Trivulzio, dopo i morti per Covid e tre mesi di isolamento riapre le porte ai parenti degli anziani ricoverati

Trivulzio, dopo i morti per Covid e tre mesi di isolamento riapre le porte ai parenti degli anziani ricoverati
di Claudia Guasco
3 Minuti di Lettura
Domenica 21 Giugno 2020, 20:52
MILANO Dopo tre mesi di isolamento, solitudine e paura per il virus che dilagava nei reparti, domani i familiari degli anziani ospiti del Pio Albergo Trivulzio potranno riabbracciare i loro cari. La storica struttura per anziani, al centro di un’inchiesta della Procura di Milano sulle morti per Covid-19 nelle Rsa, aprirà le porte ai parenti, per i quali da inizio marzo l’unico legame con i degenti erano sporadiche video chiamate. «Ottimismo e prudenza», dice il virologo Fabrizio Pregliasco, nominato a fine aprile supervisore dell’istituto nel pieno della tempesta per le morti e i contagi.
INCONTRI ALL’APERTO
La riapertura, spiega, avverrà con una serie di regole e ingressi scaglionati «nella speranza di autorizzare anche un numero maggiore agli incontri che dipenderà, comunque, dall’andamento epidemiologico». In questa fase iniziale potranno entrare «i primi dieci familiari, due per ognuna delle cinque strutture milanesi» che fanno capo al Trivulzio. E così avverrà per i successivi dieci giorni «di sperimentazione» degli incontri, che «dureranno un’ora, si svolgeranno all’aperto, a distanza di due metri, con dispositivi di protezione e con gli ospiti che saranno bardati». Alla presenza di «un medico e, se necessario, anche di uno psicologo». Sia i familiari che gli anziani dopo le visite «verranno monitorati e prima ci sarà un triage». Se tutto procederà bene, ha detto Pregliasco, «per ogni degente ci potrà essere una visita ogni 15 giorni». Il via libera è arrivato anche a seguito di un’ordinanza dei primi di giugno della Regione Lombardia che ha ricondotto in capo alle singole strutture la decisione di riaprire, valutando le condizioni di sicurezza.
L’ESPOSTO
Intanto, sul fronte dell’inchiesta, i familiari dei pazienti e dei morti della Baggina riuniti nell’Associazione Felicita, nata dal comitato “Verità e giustizia per le vittime del Trivulzio”, ha depositato alla Procura di Milano un articolato esposto - che ha già raccolto l’adesione di oltre 140 parenti di circa 60 degenti della struttura per offrire ai magistrati il quadro complessivo delle evidenze raccolte. «La sede giudiziaria è consona per stabilire la responsabilità per i fatti accaduti - afferma Alessandro Azzoni, presidente del Comitato Verità e Giustizia per le vittime del Trivulzio e presidente di Associazione Felicita - e a tal riguardo ci opponiamo all’introduzione di un eventuale scudo penale».

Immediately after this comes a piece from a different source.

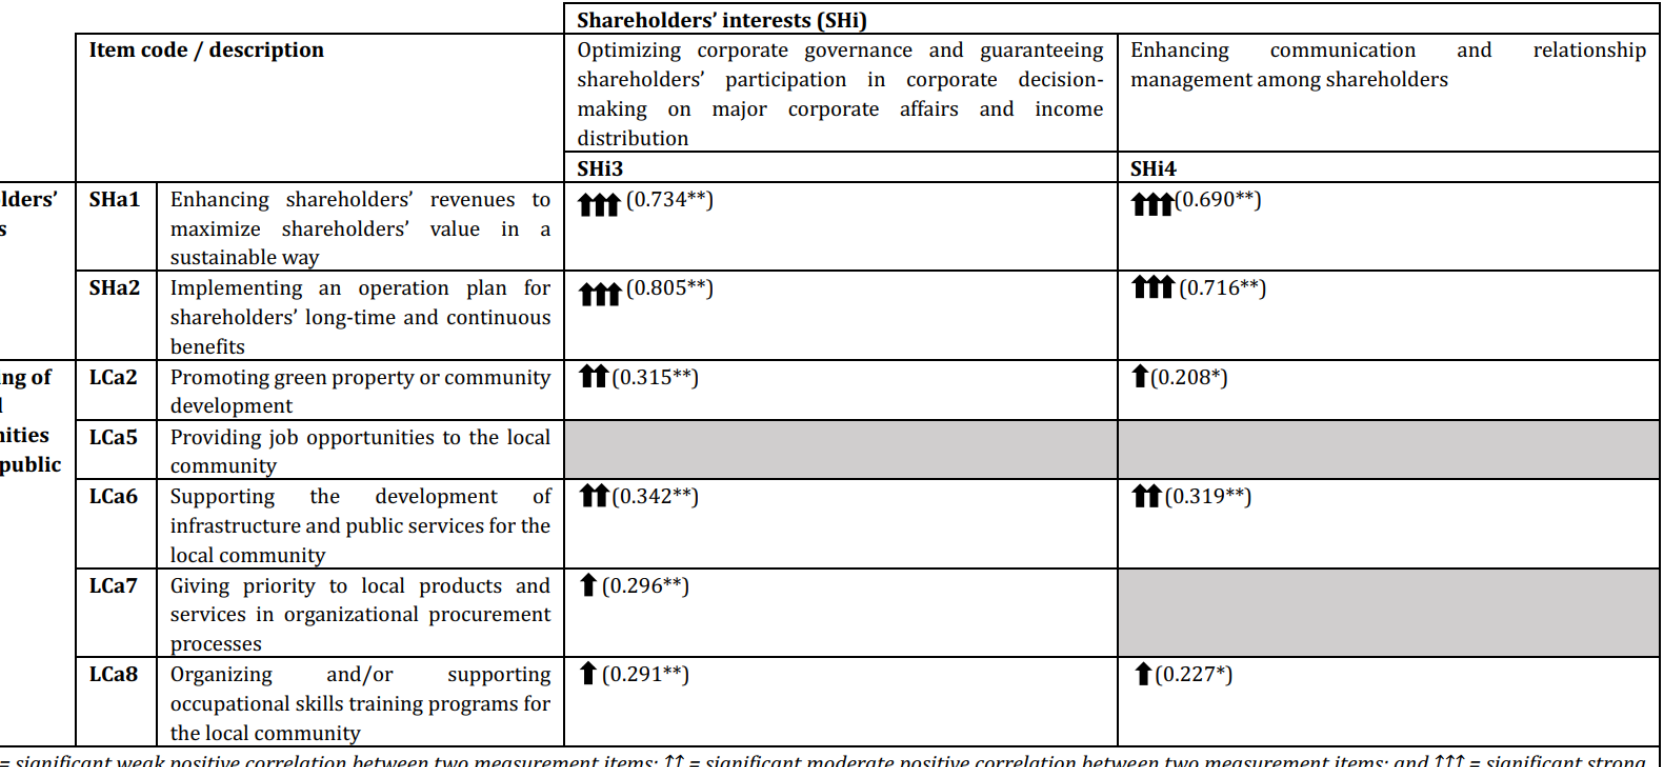
Figure 4. Relationship guide 1 for checklists of corporate social responsibility I implementation.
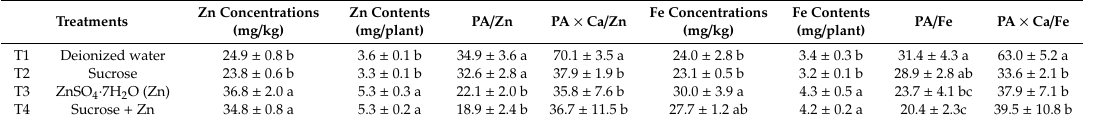
Table 5. E ff ects of di ff erent foliar treatments on Zn and Fe concentrations, contents and molar ratios of PA / Zn, PA × Ca / Zn, PA / Fe, and PA × Ca / Fe in maize grains in the field experiment at Licheng. Treatments ZnConcentrations (mg / kg) ZnContents (mg / plant) PA / Zn PA × Ca / Zn FeConcentrations (mg / kg) FeContents (mg / plant) PA / Fe PA × Ca / Fe T1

L’esposto offre un’articolata riflessione sulla portata in sede penale dei fatti accaduti e ipotizza la sussistenza di ulteriori gravi delitti rispetto a quelli attualmente al vaglio dei pm. In particolare, con l’atto l’Associazione sottopone alla Procura una prima valutazione sulla sussistenza del delitto di disastro sanitario, con il concorso determinante delle gravi carenze organizzative del Trivulzio già manifestatesi nelle settimane precedenti la pandemia. Inoltre, con riferimento ai ritardi e ai divieti nella distribuzione e nell’utilizzo di dispositivi di protezione individuale, le famiglie chiedono agli inquirenti di valutare la configurabilità del delitto di omissione dolosa di cautele contro gli infortuni sul lavoro. Nell’esposto si chiede alla Procura di valutare la sussistenza di profili di responsabilità, sia all’interno sia all’esterno della struttura, per la tragedia consumatasi al Pio Albergo Trivulzio.